══ Data provided

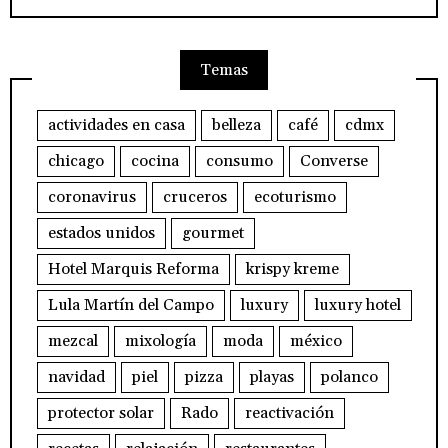
Temas
actividades en casa
belleza
café
cdmx
chicago
cocina
consumo
Converse
coronavirus
cruceros
ecoturismo
estados unidos
gourmet
Hotel Marquis Reforma
krispy kreme
Lula Martín del Campo
luxury
luxury hotel
mezcal
mixología
moda
méxico
navidad
piel
pizza
playas
polanco
protector solar
Rado
reactivación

════

- **Your goal**
Please return the records above exactly as written, dropping every picture.

- **Completed task**
Temas
actividades en casa
belleza
café
cdmx
chicago
cocina
consumo
Converse
coronavirus
cruceros
ecoturismo
estados unidos
gourmet
Hotel Marquis Reforma
krispy kreme
Lula Martín del Campo
luxury
luxury hotel
mezcal
mixología
moda
méxico
navidad
piel
pizza
playas
polanco
protector solar
Rado
reactivación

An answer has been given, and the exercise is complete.